WHAT TO DO: A verbatim copy of every record is required, and no pictures should be included.
*** RECORDS FOR THIS TASK ***
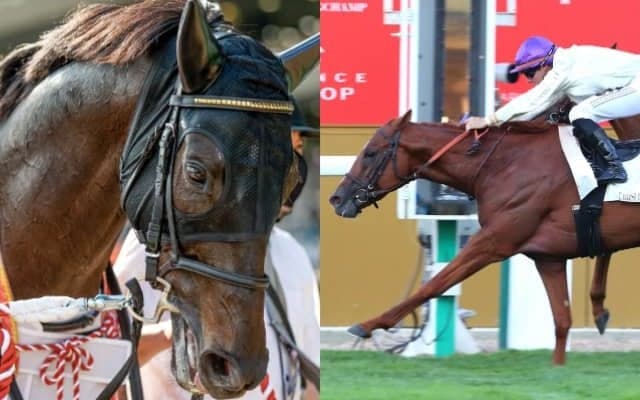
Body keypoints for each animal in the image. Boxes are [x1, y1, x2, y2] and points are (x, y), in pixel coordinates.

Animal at [329, 110, 640, 365]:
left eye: (370, 153)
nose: (337, 198)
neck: (505, 165)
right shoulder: (547, 257)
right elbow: (562, 320)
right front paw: (558, 366)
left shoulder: (493, 241)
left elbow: (435, 284)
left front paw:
*** End of RECORDS FOR THIS TASK ***
SOLUTION FOR THIS PROBLEM:
Body keypoints for each animal in the image. Boxes are [x1, y1, x2, y2] and points are (x, y), in pixel coordinates.

Animal at [329, 110, 640, 365]:
left eye: (370, 153)
nose: (337, 198)
neck: (505, 165)
right shoulder: (547, 257)
right elbow: (562, 320)
right front paw: (558, 366)
left shoulder: (493, 241)
left elbow: (435, 284)
left front paw:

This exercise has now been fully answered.